Anregen lassen will man sich im Sportkreis auch von einem Präventionsprogramm gegen sexualisierte Gewalt, für das der Karateverein Zanshin-Siegerland in Berlin als Rangzweiter verkündet wurde. Auf ebenso großes Interesse bei Turngau und Sportjugend stößt ein ganz ähnliches Projekt, für das Jana Glindmeyer vom VfL Pinneberg den Publikumspreis erhielt. Als Vorsitzende der Sportjugend sowie als Kinderschutzbeauftragte war sie maßgeblich an dem Projekt „Stopp - Nicht mit mir!“ beteiligt. Dabei geht es in erster Linie um einen zwölfseitigen Comic zum Kinderschutz, den der Verein aus Schleswig-Holstein aufgelegt hat.

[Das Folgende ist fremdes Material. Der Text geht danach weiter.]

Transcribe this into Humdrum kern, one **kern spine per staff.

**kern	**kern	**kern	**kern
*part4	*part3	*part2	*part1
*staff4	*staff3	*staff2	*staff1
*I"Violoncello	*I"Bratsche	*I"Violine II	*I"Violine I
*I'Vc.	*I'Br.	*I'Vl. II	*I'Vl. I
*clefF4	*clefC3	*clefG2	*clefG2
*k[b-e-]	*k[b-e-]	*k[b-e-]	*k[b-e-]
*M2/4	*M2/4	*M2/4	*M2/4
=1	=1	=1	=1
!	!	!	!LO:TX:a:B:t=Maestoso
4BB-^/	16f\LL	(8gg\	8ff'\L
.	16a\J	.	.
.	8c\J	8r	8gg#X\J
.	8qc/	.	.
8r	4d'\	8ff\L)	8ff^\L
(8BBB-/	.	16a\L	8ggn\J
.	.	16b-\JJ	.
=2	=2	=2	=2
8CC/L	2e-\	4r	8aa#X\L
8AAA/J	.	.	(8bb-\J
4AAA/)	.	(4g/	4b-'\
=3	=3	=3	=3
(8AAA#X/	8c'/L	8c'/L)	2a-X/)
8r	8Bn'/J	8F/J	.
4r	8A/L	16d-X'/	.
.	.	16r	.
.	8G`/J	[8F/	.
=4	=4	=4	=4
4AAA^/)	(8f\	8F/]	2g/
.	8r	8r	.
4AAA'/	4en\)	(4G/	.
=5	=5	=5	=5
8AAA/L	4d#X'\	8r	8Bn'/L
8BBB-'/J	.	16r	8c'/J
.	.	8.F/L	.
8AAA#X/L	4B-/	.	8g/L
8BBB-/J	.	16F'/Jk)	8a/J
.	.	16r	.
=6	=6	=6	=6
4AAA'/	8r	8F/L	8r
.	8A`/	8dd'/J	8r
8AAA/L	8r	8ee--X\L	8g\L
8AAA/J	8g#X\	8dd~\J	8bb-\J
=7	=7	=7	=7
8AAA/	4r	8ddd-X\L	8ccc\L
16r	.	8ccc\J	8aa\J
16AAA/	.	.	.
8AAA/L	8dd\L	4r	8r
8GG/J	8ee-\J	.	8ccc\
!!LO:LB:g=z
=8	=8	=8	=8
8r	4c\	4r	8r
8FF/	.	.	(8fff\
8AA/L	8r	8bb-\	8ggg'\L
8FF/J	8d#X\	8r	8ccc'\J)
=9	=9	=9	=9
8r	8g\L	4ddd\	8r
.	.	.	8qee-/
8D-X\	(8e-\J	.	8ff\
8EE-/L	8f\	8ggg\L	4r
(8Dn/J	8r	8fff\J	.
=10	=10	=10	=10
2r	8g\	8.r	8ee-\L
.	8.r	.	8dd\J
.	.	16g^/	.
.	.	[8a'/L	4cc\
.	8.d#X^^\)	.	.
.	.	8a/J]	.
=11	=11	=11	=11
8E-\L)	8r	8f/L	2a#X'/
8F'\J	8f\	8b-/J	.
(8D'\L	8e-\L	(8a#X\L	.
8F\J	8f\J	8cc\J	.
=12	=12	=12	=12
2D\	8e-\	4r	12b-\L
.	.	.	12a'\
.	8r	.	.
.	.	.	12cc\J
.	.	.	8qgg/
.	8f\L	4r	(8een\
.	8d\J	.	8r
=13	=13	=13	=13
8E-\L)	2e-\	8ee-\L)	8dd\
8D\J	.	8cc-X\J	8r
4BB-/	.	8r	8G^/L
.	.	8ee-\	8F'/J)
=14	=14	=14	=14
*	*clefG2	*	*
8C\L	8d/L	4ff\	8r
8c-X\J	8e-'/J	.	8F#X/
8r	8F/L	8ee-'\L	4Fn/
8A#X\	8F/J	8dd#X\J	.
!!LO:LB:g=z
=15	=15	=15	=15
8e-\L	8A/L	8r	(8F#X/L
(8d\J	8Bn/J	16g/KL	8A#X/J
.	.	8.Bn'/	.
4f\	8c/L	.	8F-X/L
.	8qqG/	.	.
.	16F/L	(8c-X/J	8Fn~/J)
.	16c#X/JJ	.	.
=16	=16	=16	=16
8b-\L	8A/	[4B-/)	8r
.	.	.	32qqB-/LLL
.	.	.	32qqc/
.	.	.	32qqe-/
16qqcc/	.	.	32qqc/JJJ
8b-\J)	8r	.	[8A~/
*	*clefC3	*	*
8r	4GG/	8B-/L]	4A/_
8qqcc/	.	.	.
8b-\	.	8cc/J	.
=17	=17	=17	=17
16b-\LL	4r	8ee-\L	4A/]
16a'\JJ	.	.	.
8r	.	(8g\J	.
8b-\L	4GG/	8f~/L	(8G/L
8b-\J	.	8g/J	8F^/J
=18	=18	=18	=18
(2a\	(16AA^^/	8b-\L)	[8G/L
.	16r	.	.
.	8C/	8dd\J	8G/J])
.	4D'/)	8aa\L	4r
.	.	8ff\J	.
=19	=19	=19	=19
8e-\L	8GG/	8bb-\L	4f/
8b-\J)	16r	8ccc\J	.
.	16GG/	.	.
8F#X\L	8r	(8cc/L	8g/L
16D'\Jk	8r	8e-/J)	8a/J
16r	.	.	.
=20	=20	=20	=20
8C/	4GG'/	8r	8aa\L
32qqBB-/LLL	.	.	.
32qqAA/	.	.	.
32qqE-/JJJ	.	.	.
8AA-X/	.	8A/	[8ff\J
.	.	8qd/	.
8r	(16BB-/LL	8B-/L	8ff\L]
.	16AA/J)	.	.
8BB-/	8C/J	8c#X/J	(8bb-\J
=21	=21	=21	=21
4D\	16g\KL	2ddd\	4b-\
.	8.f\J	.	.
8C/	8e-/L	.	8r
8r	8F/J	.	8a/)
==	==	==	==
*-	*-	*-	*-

Auch eine Idee aus Brandenburg für mehr Nachhaltigkeit im Sport findet Anklang. Steuber verkündete, alle „Sterne“-Preisträger auf regionaler Ebene (neben TSV Elleringhausen noch VfL Bad Wildungen, SV Mehlen und Turngau Waldeck) wollten demnächst einen Apfelbaum pflanzen – ein Symbol für das Ziel, dass sich die Sportvereine „hin zu mehr Klima-Neutralität entwickeln“, wie Steuber sagte.

Womöglich ein Feld für den nächsten Vereinswettbewerb in Waldeck in diesem Jahr. Waldecker Bank-Vorstand Karl Oppermann und Marketingleiter Carsten Stumpe hoffen auf breite Beteiligung. Sie forderten auch den TSV zum Mitmachen in Zukunft auf: Aus Elleringhausen kämen immer wieder gute Ideen.